(What to work on):
Put the lines of the items below into a numbered list, starting with the first line and going on through the line with "name author: R.S. Cowan". Leave out any blank lines.

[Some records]
## Begin
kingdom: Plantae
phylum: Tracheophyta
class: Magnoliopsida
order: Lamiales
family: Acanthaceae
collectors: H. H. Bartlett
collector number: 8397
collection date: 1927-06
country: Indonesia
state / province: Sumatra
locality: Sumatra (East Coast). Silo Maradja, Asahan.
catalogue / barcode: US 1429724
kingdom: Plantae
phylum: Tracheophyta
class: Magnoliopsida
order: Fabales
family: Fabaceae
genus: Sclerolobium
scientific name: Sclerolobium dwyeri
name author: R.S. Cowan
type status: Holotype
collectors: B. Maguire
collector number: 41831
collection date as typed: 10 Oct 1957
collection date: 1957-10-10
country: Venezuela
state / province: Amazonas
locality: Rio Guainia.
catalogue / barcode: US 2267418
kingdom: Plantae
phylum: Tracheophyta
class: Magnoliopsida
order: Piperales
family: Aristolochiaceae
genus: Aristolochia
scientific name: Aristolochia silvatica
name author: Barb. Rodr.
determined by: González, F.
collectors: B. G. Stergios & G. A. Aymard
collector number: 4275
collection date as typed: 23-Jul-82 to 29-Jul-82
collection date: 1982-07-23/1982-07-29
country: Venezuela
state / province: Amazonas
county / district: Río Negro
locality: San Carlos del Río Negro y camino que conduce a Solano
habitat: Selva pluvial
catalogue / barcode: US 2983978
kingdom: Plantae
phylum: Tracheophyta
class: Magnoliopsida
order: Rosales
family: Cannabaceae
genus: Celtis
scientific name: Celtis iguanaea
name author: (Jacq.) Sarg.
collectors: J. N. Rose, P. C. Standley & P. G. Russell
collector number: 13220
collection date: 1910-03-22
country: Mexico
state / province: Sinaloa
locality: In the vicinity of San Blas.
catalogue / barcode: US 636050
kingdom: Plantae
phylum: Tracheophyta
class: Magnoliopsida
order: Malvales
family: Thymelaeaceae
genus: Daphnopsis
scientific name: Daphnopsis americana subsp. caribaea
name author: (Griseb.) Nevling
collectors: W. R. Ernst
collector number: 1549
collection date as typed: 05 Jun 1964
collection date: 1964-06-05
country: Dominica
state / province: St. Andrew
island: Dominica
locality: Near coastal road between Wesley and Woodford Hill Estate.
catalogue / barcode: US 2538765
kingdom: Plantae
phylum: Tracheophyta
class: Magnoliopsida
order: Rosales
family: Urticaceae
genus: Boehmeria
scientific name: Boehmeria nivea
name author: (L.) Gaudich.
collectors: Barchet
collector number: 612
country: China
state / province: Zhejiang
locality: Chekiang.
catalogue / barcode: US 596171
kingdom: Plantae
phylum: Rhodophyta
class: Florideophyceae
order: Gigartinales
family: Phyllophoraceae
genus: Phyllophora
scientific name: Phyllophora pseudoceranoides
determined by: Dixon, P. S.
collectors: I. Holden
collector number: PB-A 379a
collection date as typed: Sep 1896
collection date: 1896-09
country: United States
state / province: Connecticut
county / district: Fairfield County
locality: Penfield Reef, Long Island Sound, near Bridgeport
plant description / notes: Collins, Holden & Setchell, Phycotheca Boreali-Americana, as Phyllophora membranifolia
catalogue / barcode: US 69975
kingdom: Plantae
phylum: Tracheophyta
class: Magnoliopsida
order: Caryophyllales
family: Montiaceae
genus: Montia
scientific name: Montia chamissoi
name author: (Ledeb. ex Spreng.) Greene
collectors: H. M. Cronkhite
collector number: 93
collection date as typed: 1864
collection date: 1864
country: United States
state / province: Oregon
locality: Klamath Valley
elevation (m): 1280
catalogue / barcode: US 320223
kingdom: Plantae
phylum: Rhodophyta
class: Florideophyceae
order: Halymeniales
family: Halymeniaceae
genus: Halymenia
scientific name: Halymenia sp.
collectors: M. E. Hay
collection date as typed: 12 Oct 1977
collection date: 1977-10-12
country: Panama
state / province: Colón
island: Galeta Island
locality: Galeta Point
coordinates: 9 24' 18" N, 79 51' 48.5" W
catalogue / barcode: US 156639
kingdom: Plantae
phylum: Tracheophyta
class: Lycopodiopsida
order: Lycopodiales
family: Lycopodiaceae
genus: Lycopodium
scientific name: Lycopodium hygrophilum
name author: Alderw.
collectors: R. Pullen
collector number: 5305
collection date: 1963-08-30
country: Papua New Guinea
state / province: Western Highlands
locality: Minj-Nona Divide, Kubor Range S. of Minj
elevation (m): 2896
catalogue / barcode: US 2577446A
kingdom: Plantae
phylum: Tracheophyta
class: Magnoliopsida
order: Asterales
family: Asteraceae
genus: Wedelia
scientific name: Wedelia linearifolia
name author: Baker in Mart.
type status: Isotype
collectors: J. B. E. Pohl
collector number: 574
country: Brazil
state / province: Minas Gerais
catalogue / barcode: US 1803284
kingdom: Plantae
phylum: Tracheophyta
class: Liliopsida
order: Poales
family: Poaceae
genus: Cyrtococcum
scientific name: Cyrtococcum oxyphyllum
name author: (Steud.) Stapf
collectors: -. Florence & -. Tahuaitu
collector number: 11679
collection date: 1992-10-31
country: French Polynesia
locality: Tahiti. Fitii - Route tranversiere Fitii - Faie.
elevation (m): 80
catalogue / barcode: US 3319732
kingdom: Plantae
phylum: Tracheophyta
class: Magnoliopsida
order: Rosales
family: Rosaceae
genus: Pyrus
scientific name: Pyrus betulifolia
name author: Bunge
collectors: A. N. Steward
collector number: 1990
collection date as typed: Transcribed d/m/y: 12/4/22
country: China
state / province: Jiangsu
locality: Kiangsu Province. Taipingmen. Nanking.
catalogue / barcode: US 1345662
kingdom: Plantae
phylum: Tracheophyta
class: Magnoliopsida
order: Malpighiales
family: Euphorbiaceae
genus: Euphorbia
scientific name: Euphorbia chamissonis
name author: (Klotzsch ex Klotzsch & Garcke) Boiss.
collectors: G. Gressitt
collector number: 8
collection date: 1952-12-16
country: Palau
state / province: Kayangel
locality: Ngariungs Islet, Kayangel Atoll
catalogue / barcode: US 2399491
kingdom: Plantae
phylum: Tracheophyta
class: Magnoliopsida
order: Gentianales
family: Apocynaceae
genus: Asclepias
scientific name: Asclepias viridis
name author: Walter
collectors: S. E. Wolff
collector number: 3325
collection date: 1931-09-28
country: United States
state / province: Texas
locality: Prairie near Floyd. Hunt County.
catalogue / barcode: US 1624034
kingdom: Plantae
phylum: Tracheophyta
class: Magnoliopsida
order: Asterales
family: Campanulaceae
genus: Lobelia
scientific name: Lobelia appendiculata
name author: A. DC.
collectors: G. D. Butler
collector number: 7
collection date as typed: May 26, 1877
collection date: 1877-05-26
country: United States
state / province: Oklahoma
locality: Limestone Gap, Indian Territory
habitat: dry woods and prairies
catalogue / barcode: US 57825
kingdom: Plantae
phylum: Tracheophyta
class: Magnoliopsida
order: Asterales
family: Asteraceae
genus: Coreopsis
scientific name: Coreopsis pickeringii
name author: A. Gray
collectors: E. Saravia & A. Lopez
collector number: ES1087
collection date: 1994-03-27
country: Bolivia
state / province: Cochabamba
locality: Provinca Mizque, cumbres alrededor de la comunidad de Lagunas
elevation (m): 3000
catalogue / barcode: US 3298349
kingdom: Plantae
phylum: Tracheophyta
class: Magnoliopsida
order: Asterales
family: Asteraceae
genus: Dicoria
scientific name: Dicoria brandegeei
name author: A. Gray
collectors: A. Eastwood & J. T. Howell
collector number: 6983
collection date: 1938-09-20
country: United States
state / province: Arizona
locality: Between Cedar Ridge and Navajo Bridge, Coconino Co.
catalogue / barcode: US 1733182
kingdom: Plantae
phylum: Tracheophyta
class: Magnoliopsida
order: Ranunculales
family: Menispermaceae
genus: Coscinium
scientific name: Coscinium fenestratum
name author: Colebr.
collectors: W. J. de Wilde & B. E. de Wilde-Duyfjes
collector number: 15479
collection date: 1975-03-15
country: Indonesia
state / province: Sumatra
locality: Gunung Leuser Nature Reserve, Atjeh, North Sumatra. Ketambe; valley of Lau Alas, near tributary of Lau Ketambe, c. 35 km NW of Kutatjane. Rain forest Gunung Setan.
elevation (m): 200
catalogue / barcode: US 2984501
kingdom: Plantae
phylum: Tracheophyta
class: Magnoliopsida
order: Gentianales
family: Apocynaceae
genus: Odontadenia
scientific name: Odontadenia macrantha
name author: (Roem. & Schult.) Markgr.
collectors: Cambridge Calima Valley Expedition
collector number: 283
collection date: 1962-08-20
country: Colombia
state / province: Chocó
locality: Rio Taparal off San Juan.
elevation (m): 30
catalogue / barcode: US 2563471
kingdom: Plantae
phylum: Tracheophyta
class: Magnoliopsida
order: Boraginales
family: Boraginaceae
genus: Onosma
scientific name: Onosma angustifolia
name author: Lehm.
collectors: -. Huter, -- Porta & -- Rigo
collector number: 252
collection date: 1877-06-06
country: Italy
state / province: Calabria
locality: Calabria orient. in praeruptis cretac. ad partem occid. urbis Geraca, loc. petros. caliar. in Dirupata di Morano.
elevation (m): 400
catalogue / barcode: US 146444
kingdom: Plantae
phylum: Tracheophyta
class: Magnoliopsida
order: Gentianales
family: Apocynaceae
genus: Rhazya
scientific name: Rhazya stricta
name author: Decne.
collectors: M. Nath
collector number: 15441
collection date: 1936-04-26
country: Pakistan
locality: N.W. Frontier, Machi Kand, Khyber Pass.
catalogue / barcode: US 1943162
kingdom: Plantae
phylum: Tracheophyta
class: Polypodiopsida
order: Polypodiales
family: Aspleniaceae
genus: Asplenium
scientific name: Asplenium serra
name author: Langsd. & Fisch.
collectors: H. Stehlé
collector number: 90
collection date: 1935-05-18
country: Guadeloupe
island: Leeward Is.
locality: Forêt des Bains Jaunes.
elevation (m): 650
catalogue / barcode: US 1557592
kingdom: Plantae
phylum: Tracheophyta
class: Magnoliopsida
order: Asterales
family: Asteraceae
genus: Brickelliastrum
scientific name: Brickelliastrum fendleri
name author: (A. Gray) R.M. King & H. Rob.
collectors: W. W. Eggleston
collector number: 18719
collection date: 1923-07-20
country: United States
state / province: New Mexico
## End
(Exercise output):
1. kingdom: Plantae
2. phylum: Tracheophyta
3. class: Magnoliopsida
4. order: Lamiales
5. family: Acanthaceae
6. collectors: H. H. Bartlett
7. collector number: 8397
8. collection date: 1927-06
9. country: Indonesia
10. state / province: Sumatra
11. locality: Sumatra (East Coast). Silo Maradja, Asahan.
12. catalogue / barcode: US 1429724
13. kingdom: Plantae
14. phylum: Tracheophyta
15. class: Magnoliopsida
16. order: Fabales
17. family: Fabaceae
18. genus: Sclerolobium
19. scientific name: Sclerolobium dwyeri
20. name author: R.S. Cowan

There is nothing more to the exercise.